LoopInt said:
Yea, I sure want to continue! I need to learn this to model my system. Before we continue, may I ask some questions.
I am doing an experiment of my system. If I do that very slowly, so it's in quasi-equilibrium, and the system is in contact with the ambient, the system temperature may raise but as I wait long enough, the ambient equalizes the temperature of the system, so Tamb=Tsys. Therefore it's an isothermal process, right?
Yes. If you do it slowly enough, and your system is not insulated, the system temperature will always be close to the ambient temperature.
Else, if I do that very fast, there will be no time to the system exchanges heat, and so Tamb may not be Tsys, then I consider the process to be adiabatic, right?
Yes. In the limit of very rapid deformation.
There is no way a process can be isothermal AND adiabatic at same time, is there?
In certain cases it's possible if there is significant viscous heating in the system, particularly in the case of a flow system. For example, if an ideal gas is forced through an adiabatic valve, its temperature won't change. The expansion cooling will be canceled by the viscous heating.

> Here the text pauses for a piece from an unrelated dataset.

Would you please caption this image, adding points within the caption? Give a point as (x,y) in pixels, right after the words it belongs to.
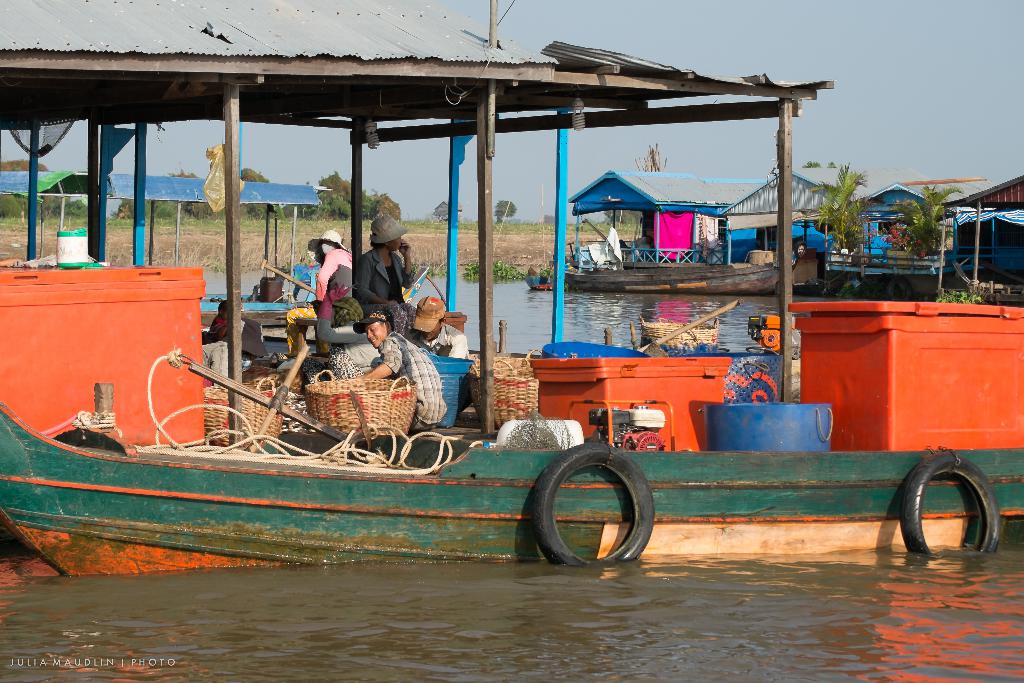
In this image we can see boats (144,505) are floating on the water (777,304) in which we can see few things (733,402) and people (377,312) are sitting. Here we can see trees (937,233), ground (274,251) and the sky (986,138) in the background (575,156).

So If I am modeling my system to match experimental static data, I should use isothermal and If I test the system dynamically, I should use adiabatic. Is that correct?
Both are ideal approximations to the real system behavior.
EDIT: I need to correct one thing. I didn't mention I test my system adding gas to it. So it can't be adiabatic.
Yours is a so called open system. Look up how to apply the first law to open systems.
We can sure continue now with this! And by the way, Thanks A LOT!
OK. Let's continue. In the case we are going to be looking at next, the force F exerted by our hand is going to be zero, and the mass M is going to be dropping spontaneously, along with the piston. So there is going to be a mass times acceleration term in the force balance.
In addition, since the deformation is going to be irreversible, the gas pressure within the cylinder is going to be non-uniform. So we cannot apply the ideal gas law to the gas within the cylinder. Also, since the gas pressure is varying with position, rather than calling P the pressure throughout the gas within the cylinder, we are now going to call P the pressure of the gas on the bottom surface of the piston (this is the interface of the gas with its surroundings). By Newton's third law, this pressure will also be the force per unit area exerted by the piston on the gas. This interface pressure is what we will use to calculate the work done by the piston on the gas. Initially, P = P
1, and finally, P=P
2 (since in the initial and final equilibrium states, the pressure of the gas is uniform).
So. Please take the force balance that we derived for the quasi-static case, and modify it appropriately to obtain the force balance for this case.
Chet